### EXERCISE DESCRIPTION
Pull out every line in the data below that contains the word "Science".
*****
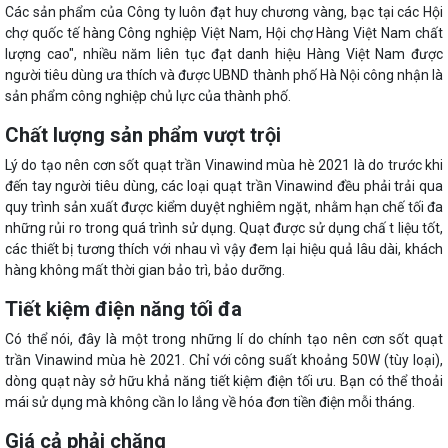
Các sản phẩm của Công ty luôn đạt huy chương vàng, bạc tại các Hội
chợ quốc tế hàng Công nghiệp Việt Nam, Hội chợ Hàng Việt Nam chất
lượng cao", nhiều năm liên tục đạt danh hiệu Hàng Việt Nam được
người tiêu dùng ưa thích và được UBND thành phố Hà Nội công nhận là
sản phẩm công nghiệp chủ lực của thành phố.
Chất lượng sản phẩm vượt trội
Lý do tạo nên cơn sốt quạt trần Vinawind mùa hè 2021 là do trước khi
đến tay người tiêu dùng, các loại quạt trần Vinawind đều phải trải qua
quy trình sản xuất được kiểm duyệt nghiêm ngặt, nhằm hạn chế tối đa
những rủi ro trong quá trình sử dụng. Quạt được sử dụng chấ t liệu tốt,
các thiết bị tương thích với nhau vì vậy đem lại hiệu quả lâu dài, khách
hàng không mất thời gian bảo trì, bảo dưỡng.
Tiết kiệm điện năng tối đa
Có thể nói, đây là một trong những lí do chính tạo nên cơn sốt quạt
trần Vinawind mùa hè 2021. Chỉ với công suất khoảng 50W (tùy loại),
dòng quạt này sở hữu khả năng tiết kiệm điện tối ưu. Bạn có thể thoải
mái sử dụng mà không cần lo lắng về hóa đơn tiền điện mỗi tháng.
Giá cả phải chăng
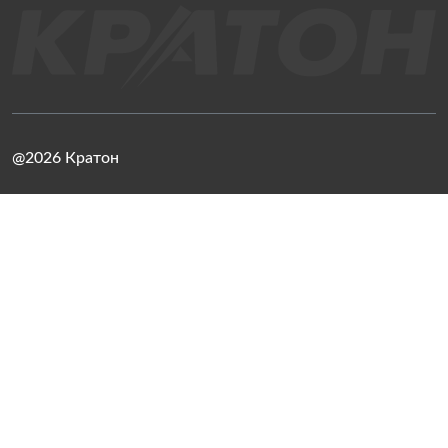
@2026 Кратон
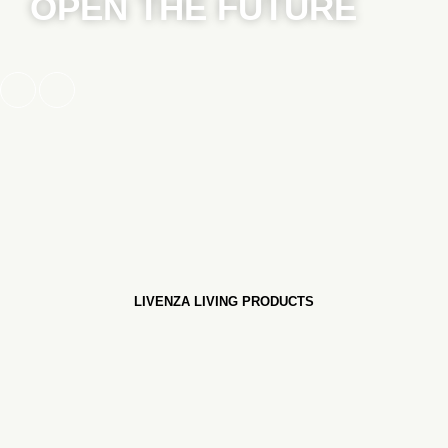
OPEN THE FUTURE
LIVENZA LIVING PRODUCTS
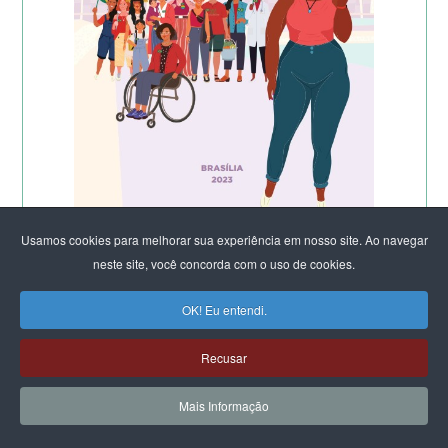
Usamos cookies para melhorar sua experiência em nosso site. Ao navegar
neste site, você concorda com o uso de cookies.
OK! Eu entendi.
Recusar
Mais Informação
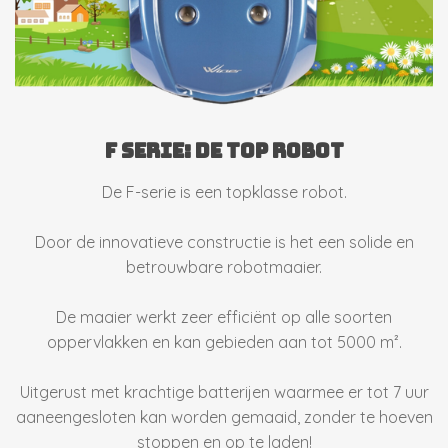
f SERIE: de top robot
De F-serie is een topklasse robot.
Door de innovatieve constructie is het een solide en
betrouwbare robotmaaier.
De maaier werkt zeer efficiënt op alle soorten
oppervlakken en kan gebieden aan tot 5000 m².
Uitgerust met krachtige batterijen waarmee er tot 7 uur
aaneengesloten kan worden gemaaid, zonder te hoeven
stoppen en op te laden!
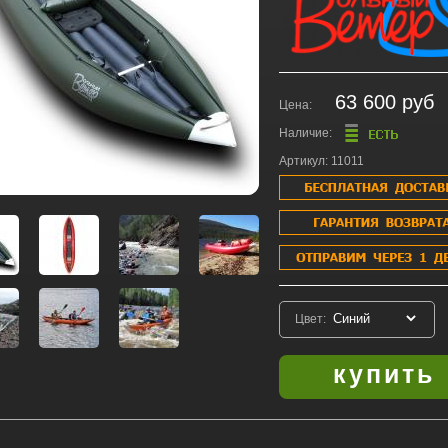
63 600 руб
Цена:
Наличие:
Артикул: 11011
Цвет:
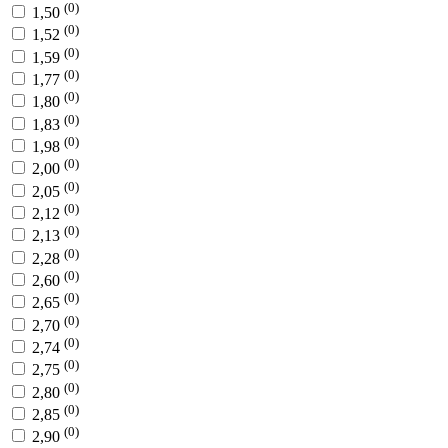
(0)
1,50
(0)
1,52
(0)
1,59
(0)
1,77
(0)
1,80
(0)
1,83
(0)
1,98
(0)
2,00
(0)
2,05
(0)
2,12
(0)
2,13
(0)
2,28
(0)
2,60
(0)
2,65
(0)
2,70
(0)
2,74
(0)
2,75
(0)
2,80
(0)
2,85
(0)
2,90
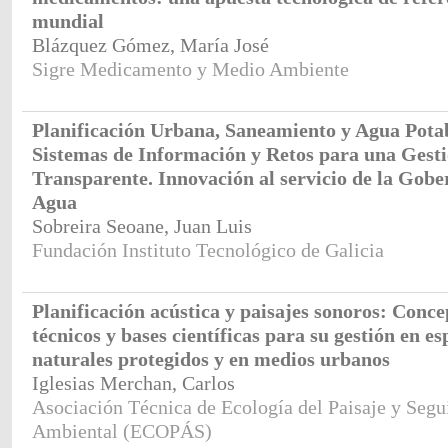
mundial
Blázquez Gómez, María José
Sigre Medicamento y Medio Ambiente
Planificación Urbana, Saneamiento y Agua Pota
Sistemas de Información y Retos para una Gest
Transparente. Innovación al servicio de la Gobe
Agua
Sobreira Seoane, Juan Luis
Fundación Instituto Tecnológico de Galicia
Planificación acústica y paisajes sonoros: Conce
técnicos y bases científicas para su gestión en es
naturales protegidos y en medios urbanos
Iglesias Merchan, Carlos
Asociación Técnica de Ecología del Paisaje y Seg
Ambiental (ECOPÁS)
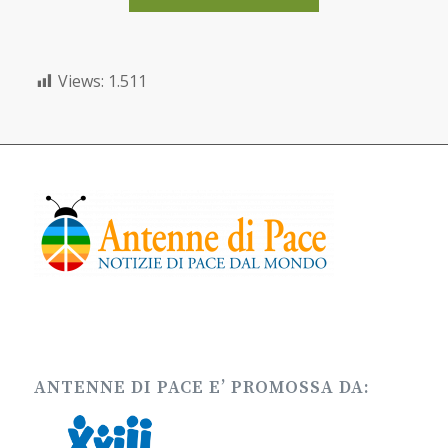
Views:
1.511
ANTENNE DI PACE E’ PROMOSSA DA:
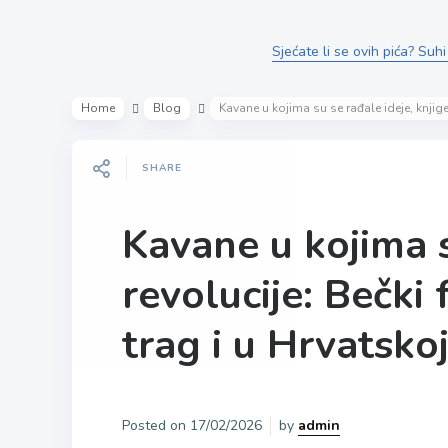
Sjećate li se ovih pića? Suhi
Home
Blog
Kavane u kojima su se rađale ideje, knjige 
SHARE
Kavane u kojima su
revolucije: Bečki
trag i u Hrvatsko
Posted on
17/02/2026
by
admin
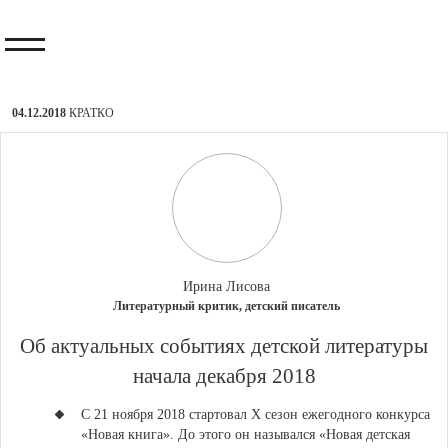
04.12.2018
КРАТКО
Ирина Лисова
Литературный критик, детский писатель
​Об актуальных событиях детской литературы
начала декабря 2018
С 21 ноября 2018 стартовал X сезон ежегодного конкурса
«Новая книга»
. До этого он назывался «Новая детская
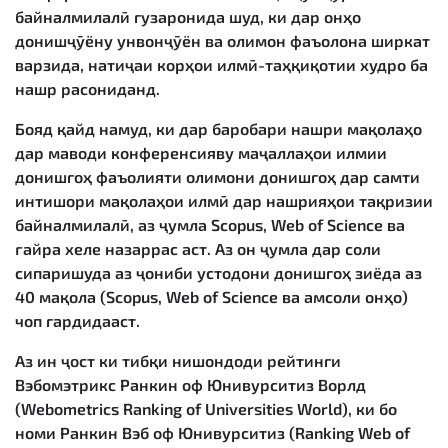
байналмилалӣ гузаронида шуд, ки дар онҳо
донишҷӯёну унвонҷӯён ва олимон фаъолона ширкат
варзида, натиҷаи корҳои илмӣ-таҳқиқотии худро ба
нашр расониданд.
Бояд қайд намуд, ки дар баробари нашри мақолаҳо
дар маводи конференсияву маҷаллаҳои илмии
донишгоҳ фаъолияти олимони донишгоҳ дар самти
интишори мақолаҳои илмӣ дар нашрияҳои тақризии
байналмилалӣ, аз ҷумла Scopus, Web of Science ва
ғайра хеле назаррас аст. Аз он ҷумла дар соли
сипаришуда аз ҷониби устодони донишгоҳ зиёда аз
40 мақола (Scopus, Web of Science ва амсоли онҳо)
чоп гардидааст.
Аз ин ҷост ки тибқи нишондоди рейтинги
Вэбомэтрикс Ранкин оф Юнивурситиз Ворлд
(Webometrics Ranking of Universities World), ки бо
номи Ранкин Вэб оф Юнивурситиз (Ranking Web of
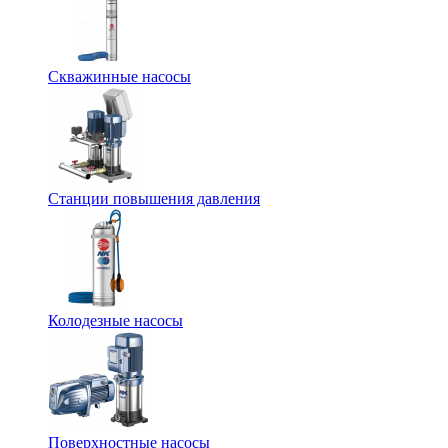
Скважинные насосы
Станции повышения давления
Колодезные насосы
Поверхностные насосы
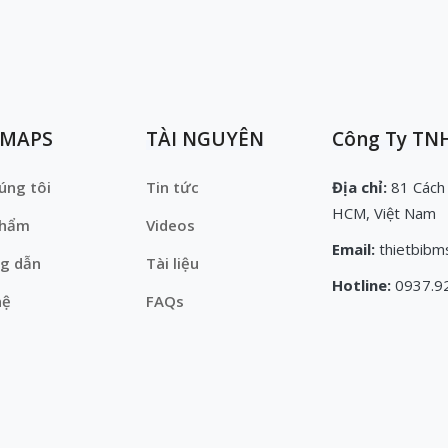
EMAPS
TÀI NGUYÊN
Công Ty TNH
úng tôi
Tin tức
Địa chỉ:
81 Cách
HCM, Việt Nam
phẩm
Videos
Email:
thietbibm
g dẫn
Tài liệu
Hotline:
0937.9
hệ
FAQs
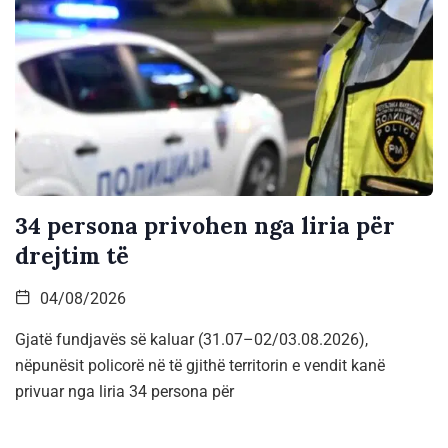
34 persona privohen nga liria për
drejtim të
04/08/2026
Gjatë fundjavës së kaluar (31.07–02/03.08.2026),
nëpunësit policorë në të gjithë territorin e vendit kanë
privuar nga liria 34 persona për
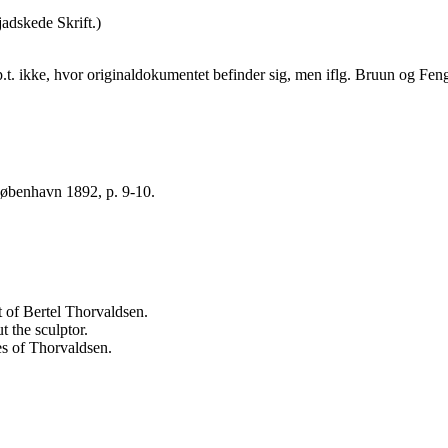
jadskede Skrift.)
.t. ikke, hvor originaldokumentet befinder sig, men iflg. Bruun og Feng
København 1892, p. 9-10.
 of Bertel Thorvaldsen.
 the sculptor.
es of Thorvaldsen.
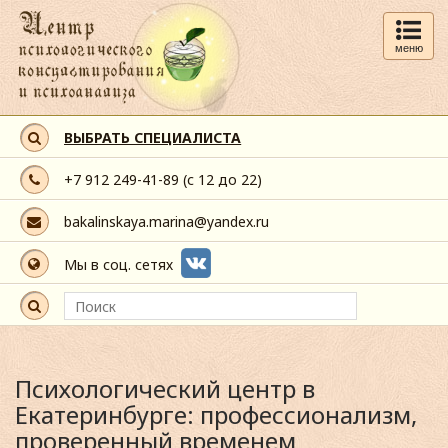
меню
ВЫБРАТЬ СПЕЦИАЛИСТА
+7 912 249-41-89
(с 12 до 22)
bakalinskaya.marina@yandex.ru
Мы в соц. сетях
Психологический центр в
Екатеринбурге: профессионализм,
проверенный временем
*****
### EXERCISE RESULT
байналмилалӣ, аз ҷумла Scopus, Web of Science ва
40 мақола (Scopus, Web of Science ва амсоли онҳо)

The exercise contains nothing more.